## AIM OF THE TASK
Locate the word "identical" in the entries below, then gather every line that holds it.
*** Opening of DATA FOR PROCESSING ***
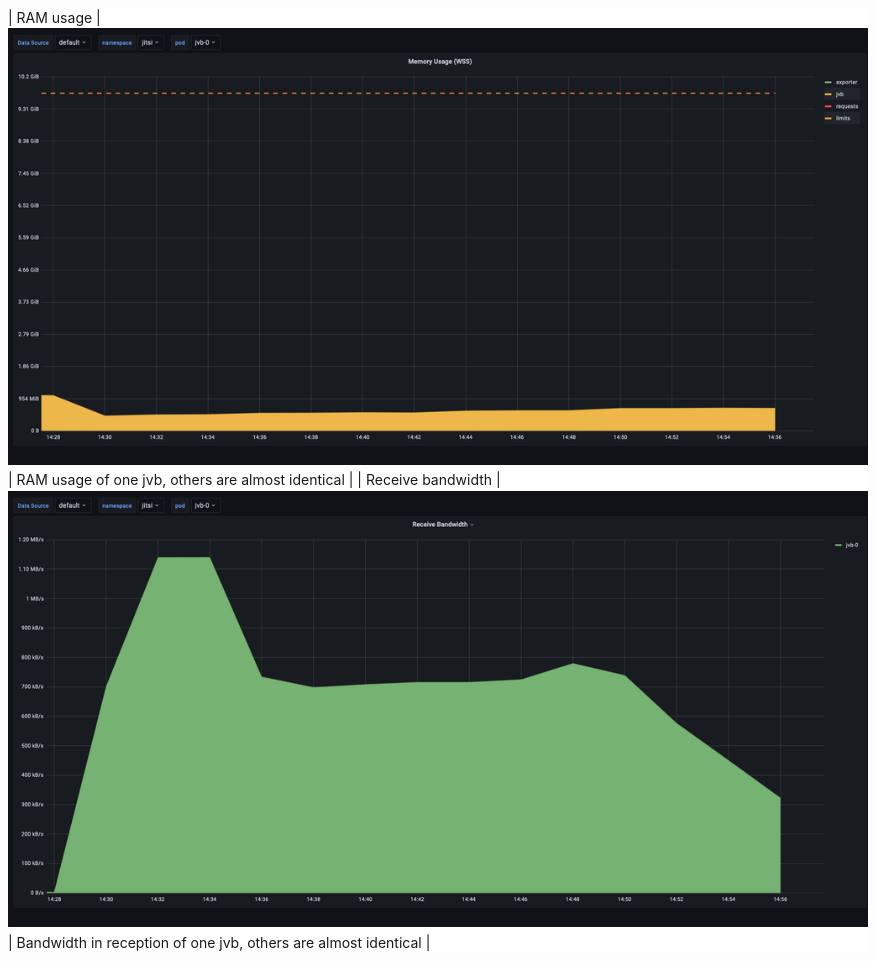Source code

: | RAM usage | ![3_ram](resources/3_ram.png) | RAM usage of one jvb, others are almost identical         |
| Receive bandwidth              | ![3_receive_bw](resources/3_receive_bw.png)                           | Bandwidth in reception of one jvb, others are almost identical                             |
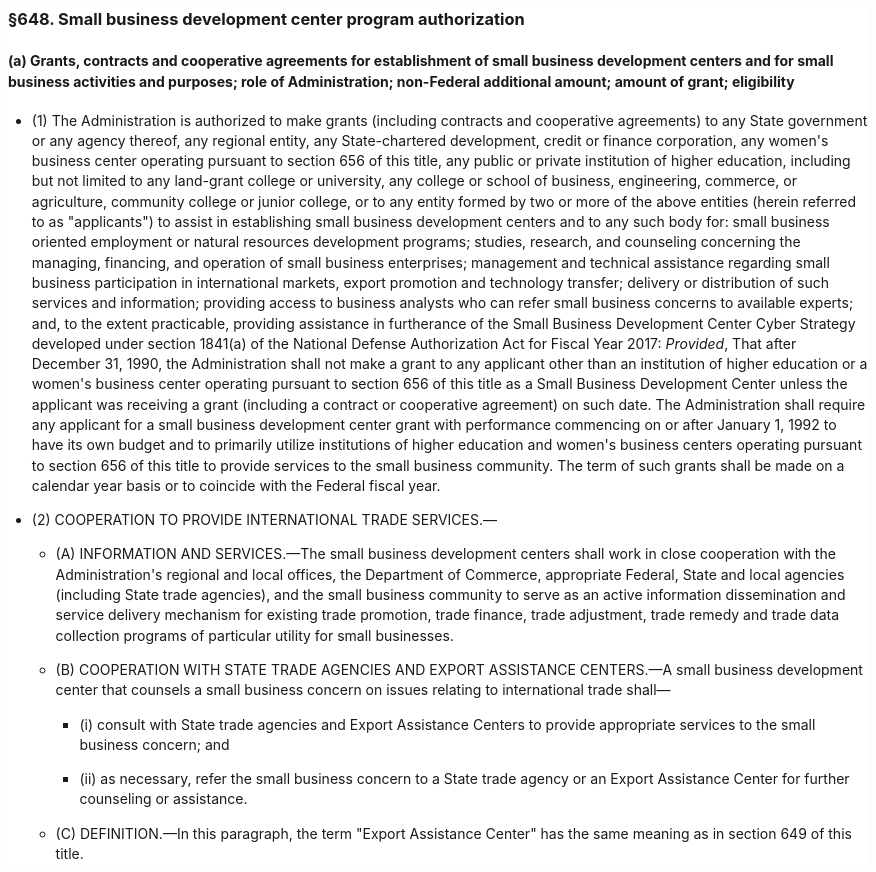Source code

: ### §648. Small business development center program authorization
#### (a) Grants, contracts and cooperative agreements for establishment of small business development centers and for small business activities and purposes; role of Administration; non-Federal additional amount; amount of grant; eligibility
* (1) The Administration is authorized to make grants (including contracts and cooperative agreements) to any State government or any agency thereof, any regional entity, any State-chartered development, credit or finance corporation, any women's business center operating pursuant to section 656 of this title, any public or private institution of higher education, including but not limited to any land-grant college or university, any college or school of business, engineering, commerce, or agriculture, community college or junior college, or to any entity formed by two or more of the above entities (herein referred to as "applicants") to assist in establishing small business development centers and to any such body for: small business oriented employment or natural resources development programs; studies, research, and counseling concerning the managing, financing, and operation of small business enterprises; management and technical assistance regarding small business participation in international markets, export promotion and technology transfer; delivery or distribution of such services and information; providing access to business analysts who can refer small business concerns to available experts; and, to the extent practicable, providing assistance in furtherance of the Small Business Development Center Cyber Strategy developed under section 1841(a) of the National Defense Authorization Act for Fiscal Year 2017: _Provided_, That after December 31, 1990, the Administration shall not make a grant to any applicant other than an institution of higher education or a women's business center operating pursuant to section 656 of this title as a Small Business Development Center unless the applicant was receiving a grant (including a contract or cooperative agreement) on such date. The Administration shall require any applicant for a small business development center grant with performance commencing on or after January 1, 1992 to have its own budget and to primarily utilize institutions of higher education and women's business centers operating pursuant to section 656 of this title to provide services to the small business community. The term of such grants shall be made on a calendar year basis or to coincide with the Federal fiscal year.

* (2) COOPERATION TO PROVIDE INTERNATIONAL TRADE SERVICES.—

  * (A) INFORMATION AND SERVICES.—The small business development centers shall work in close cooperation with the Administration's regional and local offices, the Department of Commerce, appropriate Federal, State and local agencies (including State trade agencies), and the small business community to serve as an active information dissemination and service delivery mechanism for existing trade promotion, trade finance, trade adjustment, trade remedy and trade data collection programs of particular utility for small businesses.

  * (B) COOPERATION WITH STATE TRADE AGENCIES AND EXPORT ASSISTANCE CENTERS.—A small business development center that counsels a small business concern on issues relating to international trade shall—

    * (i) consult with State trade agencies and Export Assistance Centers to provide appropriate services to the small business concern; and

    * (ii) as necessary, refer the small business concern to a State trade agency or an Export Assistance Center for further counseling or assistance.


  * (C) DEFINITION.—In this paragraph, the term "Export Assistance Center" has the same meaning as in section 649 of this title.

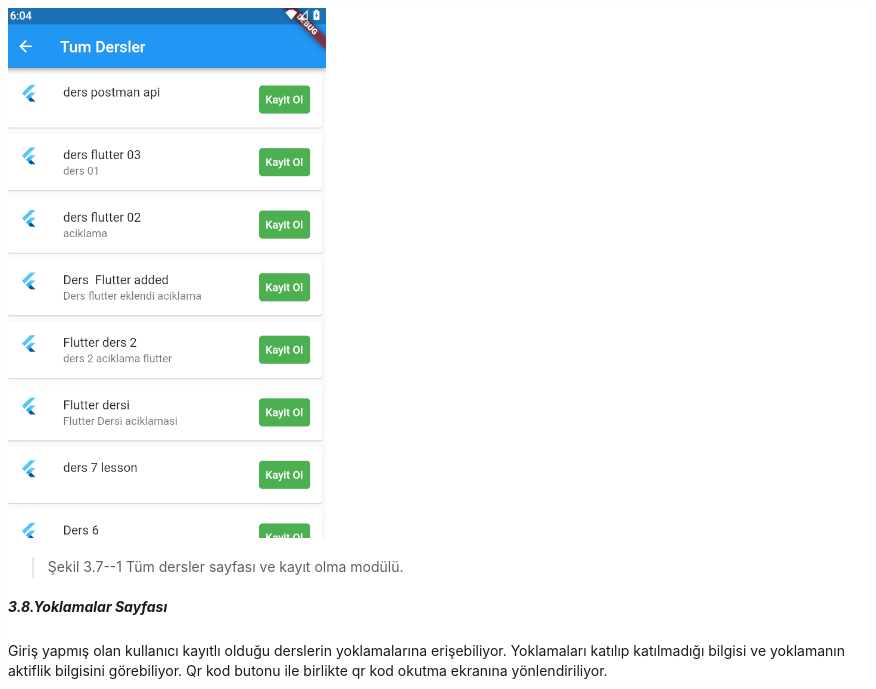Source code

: ![](app_images_md/image054.png)
>  Şekil 3.7--1 Tüm dersler sayfası ve kayıt olma modülü.

<a name="38"></a>
##### 3.8.Yoklamalar Sayfası

Giriş yapmış olan kullanıcı kayıtlı olduğu derslerin yoklamalarına erişebiliyor. Yoklamaları katılıp katılmadığı bilgisi ve yoklamanın aktiflik bilgisini görebiliyor. Qr kod butonu ile birlikte qr kod okutma ekranına yönlendiriliyor.

<a name="381"></a>
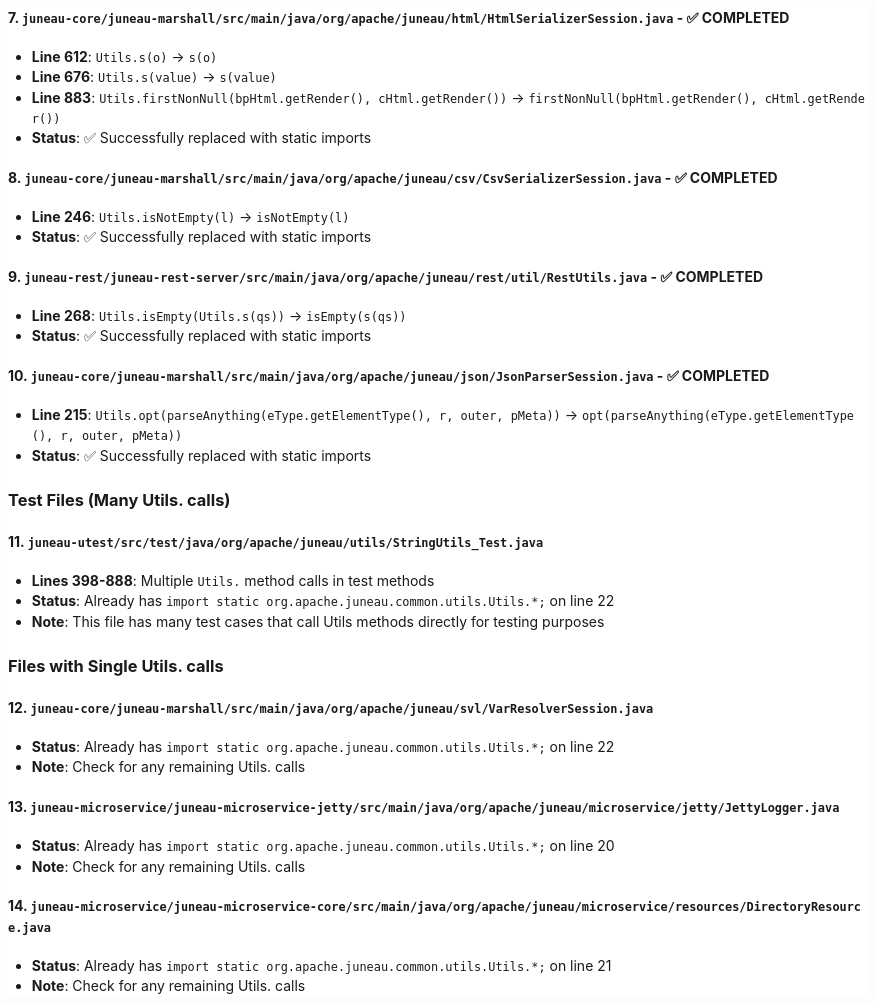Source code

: #### 7. `juneau-core/juneau-marshall/src/main/java/org/apache/juneau/html/HtmlSerializerSession.java` - ✅ COMPLETED
- **Line 612**: `Utils.s(o)` → `s(o)`
- **Line 676**: `Utils.s(value)` → `s(value)`
- **Line 883**: `Utils.firstNonNull(bpHtml.getRender(), cHtml.getRender())` → `firstNonNull(bpHtml.getRender(), cHtml.getRender())`
- **Status**: ✅ Successfully replaced with static imports

#### 8. `juneau-core/juneau-marshall/src/main/java/org/apache/juneau/csv/CsvSerializerSession.java` - ✅ COMPLETED
- **Line 246**: `Utils.isNotEmpty(l)` → `isNotEmpty(l)`
- **Status**: ✅ Successfully replaced with static imports

#### 9. `juneau-rest/juneau-rest-server/src/main/java/org/apache/juneau/rest/util/RestUtils.java` - ✅ COMPLETED
- **Line 268**: `Utils.isEmpty(Utils.s(qs))` → `isEmpty(s(qs))`
- **Status**: ✅ Successfully replaced with static imports

#### 10. `juneau-core/juneau-marshall/src/main/java/org/apache/juneau/json/JsonParserSession.java` - ✅ COMPLETED
- **Line 215**: `Utils.opt(parseAnything(eType.getElementType(), r, outer, pMeta))` → `opt(parseAnything(eType.getElementType(), r, outer, pMeta))`
- **Status**: ✅ Successfully replaced with static imports

### Test Files (Many Utils. calls)

#### 11. `juneau-utest/src/test/java/org/apache/juneau/utils/StringUtils_Test.java`
- **Lines 398-888**: Multiple `Utils.` method calls in test methods
- **Status**: Already has `import static org.apache.juneau.common.utils.Utils.*;` on line 22
- **Note**: This file has many test cases that call Utils methods directly for testing purposes

### Files with Single Utils. calls

#### 12. `juneau-core/juneau-marshall/src/main/java/org/apache/juneau/svl/VarResolverSession.java`
- **Status**: Already has `import static org.apache.juneau.common.utils.Utils.*;` on line 22
- **Note**: Check for any remaining Utils. calls

#### 13. `juneau-microservice/juneau-microservice-jetty/src/main/java/org/apache/juneau/microservice/jetty/JettyLogger.java`
- **Status**: Already has `import static org.apache.juneau.common.utils.Utils.*;` on line 20
- **Note**: Check for any remaining Utils. calls

#### 14. `juneau-microservice/juneau-microservice-core/src/main/java/org/apache/juneau/microservice/resources/DirectoryResource.java`
- **Status**: Already has `import static org.apache.juneau.common.utils.Utils.*;` on line 21
- **Note**: Check for any remaining Utils. calls
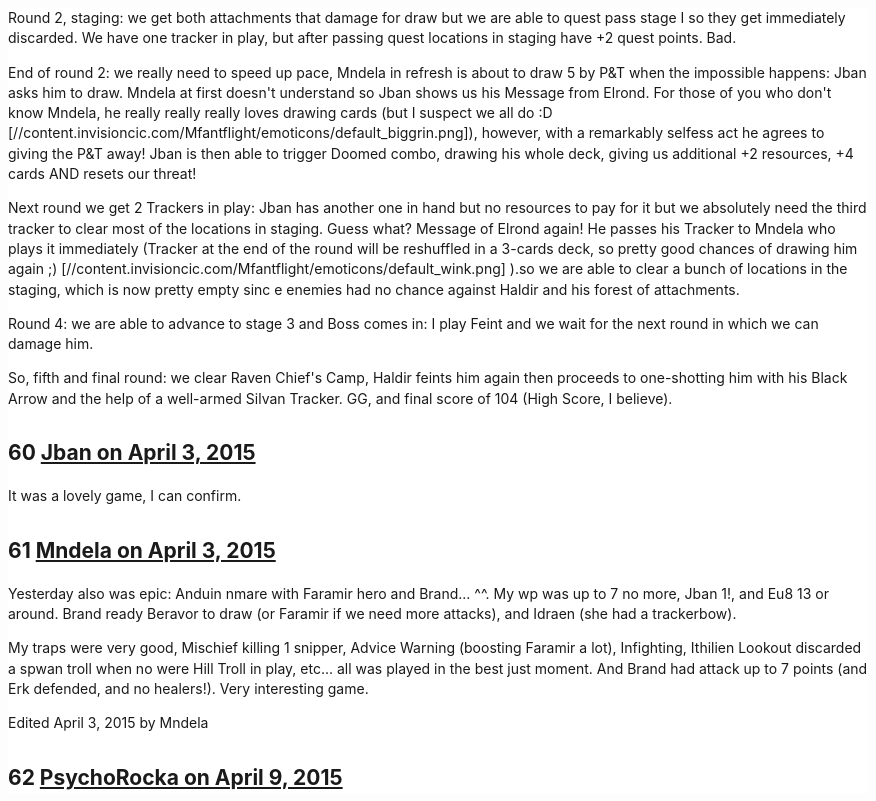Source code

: Round 2, staging: we get both attachments that damage for draw but we are able to quest pass stage I so they get immediately discarded. We have one tracker in play, but after passing quest locations in staging have +2 quest points. Bad.

End of round 2: we really need to speed up pace, Mndela in refresh is about to draw 5 by P&T when the impossible happens: Jban asks him to draw. Mndela at first doesn't understand so Jban shows us his Message from Elrond. For those of you who don't know Mndela, he really really really loves drawing cards (but I suspect we all do :D [//content.invisioncic.com/Mfantflight/emoticons/default_biggrin.png]), however, with a remarkably selfess act he agrees to giving the P&T away! Jban is then able to trigger Doomed combo, drawing his whole deck, giving us additional +2 resources, +4 cards AND resets our threat!

Next round we get 2 Trackers in play: Jban has another one in hand but no resources to pay for it but we absolutely need the third tracker to clear most of the locations in staging. Guess what? Message of Elrond again! He passes his Tracker to Mndela who plays it immediately (Tracker at the end of the round will be reshuffled in a 3-cards deck, so pretty good chances of drawing him again ;) [//content.invisioncic.com/Mfantflight/emoticons/default_wink.png] ).so we are able to clear a bunch of locations in the staging, which is now pretty empty sinc e enemies had no chance against Haldir and his forest of attachments.

Round 4: we are able to advance to stage 3 and Boss comes in: I play Feint and we wait for the next round in which we can damage him.

So, fifth and final round: we clear Raven Chief's Camp, Haldir feints him again then proceeds to one-shotting him with his Black Arrow and the help of a well-armed Silvan Tracker. GG, and final score of 104 (High Score, I believe).

## 60 [Jban on April 3, 2015](https://community.fantasyflightgames.com/topic/104011-epic-moments/?do=findComment&comment=1525153)

It was a lovely game, I can confirm.

## 61 [Mndela on April 3, 2015](https://community.fantasyflightgames.com/topic/104011-epic-moments/?do=findComment&comment=1525302)

Yesterday also was epic: Anduin nmare with Faramir hero and Brand... ^^. My wp was up to 7 no more, Jban 1!, and Eu8 13 or around. Brand ready Beravor to draw (or Faramir if we need more attacks), and Idraen (she had a trackerbow).

My traps were very good, Mischief killing 1 snipper, Advice Warning (boosting Faramir a lot), Infighting, Ithilien Lookout discarded a spwan troll when no were Hill Troll in play, etc... all was played in the best just moment. And Brand had attack up to 7 points (and Erk defended, and no healers!). Very interesting game.

Edited April 3, 2015 by Mndela

## 62 [PsychoRocka on April 9, 2015](https://community.fantasyflightgames.com/topic/104011-epic-moments/?do=findComment&comment=1549989)
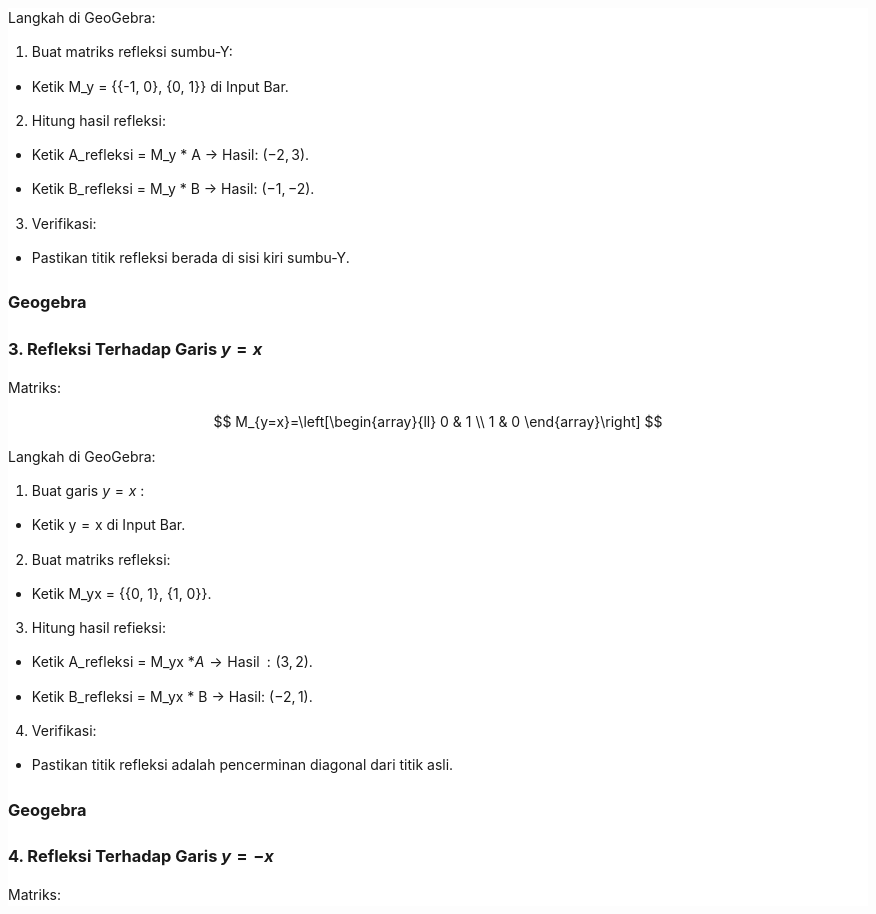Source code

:Langkah di GeoGebra:

1. Buat matriks refleksi sumbu-Y: 

- Ketik M_y = \{\{-1, 0\}, \{0, 1\}\} di Input Bar.

2. Hitung hasil refleksi: 

- Ketik A_refleksi $=$ M_y * A $\rightarrow$ Hasil: $(-2,3)$.

- Ketik B_refleksi $=$ M_y * B $\rightarrow$ Hasil: $(-1,-2)$. 

3. Verifikasi:

- Pastikan titik refleksi berada di sisi kiri sumbu-Y.

### Geogebra

<iframe src="https://www.geogebra.org/calculator/x2rvbxen?embed" width="800" height="600" allowfullscreen style="border: 1px solid #e4e4e4;border-radius: 4px;" frameborder="0"></iframe>

### 3. Refleksi Terhadap Garis ${y}={x}$

Matriks:

$$
M_{y=x}=\left[\begin{array}{ll}
0 & 1 \\
1 & 0
\end{array}\right]
$$

Langkah di GeoGebra:

1. Buat garis $y=x$ :

- Ketik $\mathrm{y}=\mathrm{x}$ di Input Bar. 

2. Buat matriks refleksi:

- Ketik M_yx = \{\{0, 1\}, \{1, 0\}\}.

3. Hitung hasil refieksi:

- Ketik A_refleksi $=$ M_yx $* A \rightarrow \operatorname{Hasil}:(3,2)$.

- Ketik B_refleksi $=$ M_yx * B $\rightarrow$ Hasil: $(-2,1)$.

4. Verifikasi:

- Pastikan titik refleksi adalah pencerminan diagonal dari titik asli.

### Geogebra

<iframe src="https://www.geogebra.org/calculator/x2rvbxen?embed" width="800" height="600" allowfullscreen style="border: 1px solid #e4e4e4;border-radius: 4px;" frameborder="0"></iframe>

### 4. Refleksi Terhadap Garis $y=-x$

Matriks:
*** Close of DATA FOR PROCESSING ***
## WRITTEN SOLUTION
: | RAM usage | ![3_ram](resources/3_ram.png) | RAM usage of one jvb, others are almost identical         |
| Receive bandwidth              | ![3_receive_bw](resources/3_receive_bw.png)                           | Bandwidth in reception of one jvb, others are almost identical                             |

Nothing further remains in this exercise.